One tweak that may be a little more explicit/clear to someone else- in that it is self documenting- regarding what it is you are trying to accomplish:

import sys
import abc

if sys.version_info >= (3, 4):
    ABC = abc.ABC
else:
    ABC = abc.ABCMeta('ABC', (), {})

class SomeAbstractClass(ABC):
    @abc.abstractmethod
    def do_something(self):
        pass

Strictly speaking, this isn't necessary to do, but it is absolutely clear, even without commentary, what is going on.

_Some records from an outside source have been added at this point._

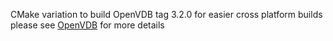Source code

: CMake variation to build OpenVDB tag 3.2.0 for easier cross platform builds please see [OpenVDB](https://github.com/dreamworksanimation/openvdb/tree/v3.2.0) for more details
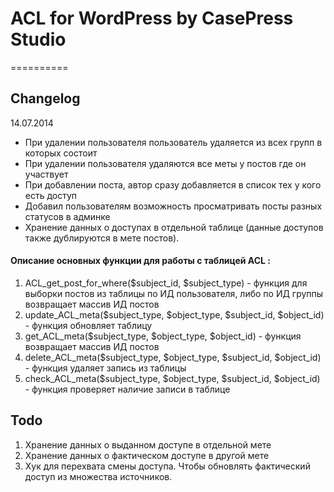 # ACL for WordPress by CasePress Studio
==========
## Changelog 
14.07.2014
* При удалении пользователя пользователь удаляется из всех групп в которых состоит
* При удалении пользователя удаляются все меты у постов где он участвует
* При добавлении поста, автор сразу добавляется в список тех у кого есть доступ
* Добавил пользователям возможность просматривать посты разных статусов в админке
* Хранение данных о доступах в отдельной таблице (данные доступов также дублируются в мете постов).

#### Описание основных функции для работы с таблицей ACL :

1. ACL_get_post_for_where($subject_id, $subject_type) - функция для выборки постов из таблицы по ИД пользователя, либо по ИД группы возвращает массив ИД постов
2. update_ACL_meta($subject_type, $object_type, $subject_id, $object_id) - функция обновляет таблицу
3. get_ACL_meta($subject_type, $object_type, $object_id) - функция возвращает массив ИД постов
4. delete_ACL_meta($subject_type, $object_type, $subject_id, $object_id) - функция удаляет запись из таблицы
5. check_ACL_meta($subject_type, $object_type, $subject_id, $object_id) - функция проверяет наличие записи в таблице

## Todo
1. Хранение данных о выданном доступе в отдельной мете
2. Хранение данных о фактическом доступе в другой мете
3. Хук для перехвата смены доступа. Чтобы обновлять фактический доступ из множества источников.

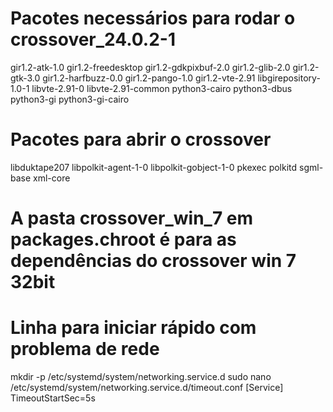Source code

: # Pacotes necessários para rodar o crossover_24.0.2-1
  gir1.2-atk-1.0  gir1.2-freedesktop  gir1.2-gdkpixbuf-2.0  gir1.2-glib-2.0  gir1.2-gtk-3.0  gir1.2-harfbuzz-0.0  gir1.2-pango-1.0  gir1.2-vte-2.91  libgirepository-1.0-1  libvte-2.91-0  libvte-2.91-common  python3-cairo  python3-dbus  python3-gi  python3-gi-cairo

# Pacotes para abrir o crossover
  libduktape207 libpolkit-agent-1-0 libpolkit-gobject-1-0 pkexec polkitd sgml-base xml-core

# A pasta crossover_win_7 em packages.chroot é para as dependências do crossover win 7 32bit

# Linha para iniciar rápido com problema  de rede
  mkdir -p /etc/systemd/system/networking.service.d
  sudo nano /etc/systemd/system/networking.service.d/timeout.conf
  [Service]
  TimeoutStartSec=5s

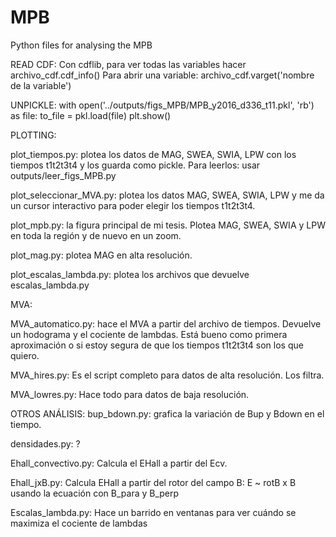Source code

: # MPB

Python files for analysing the MPB

READ CDF:
Con cdflib, para ver todas las variables hacer archivo_cdf.cdf_info()
Para abrir una variable: archivo_cdf.varget('nombre de la variable')


UNPICKLE:
with open('../outputs/figs_MPB/MPB_y2016_d336_t11.pkl', 'rb') as file:
     to_file = pkl.load(file)
plt.show()

PLOTTING:

plot_tiempos.py: plotea los datos de MAG, SWEA, SWIA, LPW con los tiempos t1t2t3t4 y los guarda como pickle. Para leerlos: usar outputs/leer_figs_MPB.py

plot_seleccionar_MVA.py: plotea los datos MAG, SWEA, SWIA, LPW y me da un cursor interactivo para poder elegir los tiempos t1t2t3t4.

plot_mpb.py: la figura principal de mi tesis. Plotea MAG, SWEA, SWIA y LPW en toda la región y de nuevo en un zoom.

plot_mag.py: plotea MAG en alta resolución.

plot_escalas_lambda.py: plotea los archivos que devuelve escalas_lambda.py

MVA:

MVA_automatico.py: hace el MVA a partir del archivo de tiempos. Devuelve un hodograma y el cociente de lambdas. Está bueno como primera aproximación o si estoy segura de que los tiempos t1t2t3t4 son los que quiero.

MVA_hires.py: Es el script completo para datos de alta resolución. Los filtra.

MVA_lowres.py: Hace todo para datos de baja resolución.


OTROS ANÁLISIS:
bup_bdown.py: grafica la variación de Bup y Bdown en el tiempo.

densidades.py: ?

Ehall_convectivo.py: Calcula el EHall a partir del Ecv.

Ehall_jxB.py: Calcula EHall a partir del rotor del campo B: E ~ rotB x B usando la ecuación con B_para y B_perp

Escalas_lambda.py: Hace un barrido en ventanas para ver cuándo se maximiza el cociente de lambdas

You could use six.add_metaclass or six.with_metaclass:

import abc, six

@six.add_metaclass(abc.ABCMeta)
class SomeAbstractClass():
    @abc.abstractmethod
    def do_something(self):
        pass

six is a Python 2 and 3 compatibility library. You can install it by running pip install six or by downloading the latest version of six.py to your project directory.

For those of you who prefer future over six, the relevant function is future.utils.with_metaclass.


Using abc.ABCMeta in a way it is compatible both with Python 2.7 and Python 3.5

If we were only using Python 3 (this is new in 3.4) we could do:

from abc import ABC

and inherit from ABC instead of object. That is:

class SomeAbstractClass(ABC):
    ...etc

You still don't need an extra dependence (the six module) - you can use the metaclass to create a parent (this is essentially what the six module does in with_metaclass):

import abc

# compatible with Python 2 *and* 3:
ABC = abc.ABCMeta('ABC', (object,), {'__slots__': ()}) 

class SomeAbstractClass(ABC):

    @abc.abstractmethod
    def do_something(self):
        pass

Or you could just do it in-place (but this is more messy, and doesn't contribute as much to reuse):

# use ABCMeta compatible with Python 2 *and* 3 
class SomeAbstractClass(abc.ABCMeta('ABC', (object,), {'__slots__': ()})):

    @abc.abstractmethod
    def do_something(self):
        pass

Note that the signature looks a little messier than six.with_metaclass but it is substantially the same semantics, without the extra dependence.

Either solution

and now, when we try to instantiate without implementing the abstraction, we get precisely what we expect:

>>> SomeAbstractClass()
Traceback (most recent call last):
  File "<pyshell#31>", line 1, in <module>
    SomeAbstractClass()
TypeError: Can't instantiate abstract class SomeAbstractClass with abstract methods do_something

Note on __slots__ = ()

We just added empty __slots__ to the ABC convenience class in Python 3's standard library, and my answer is updated to include it.

Not having __dict__ and __weakref__ available in the ABC parent allows users to deny their creation for child classes and save memory - there are no downsides, unless you were using __slots__ in child classes already and relying on implicit __dict__ or __weakref__ creation from the ABC parent.

The fast fix would be to declare __dict__ or __weakref__ in your child class as appropriate. Better (for __dict__) might be to declare all your members explicitly.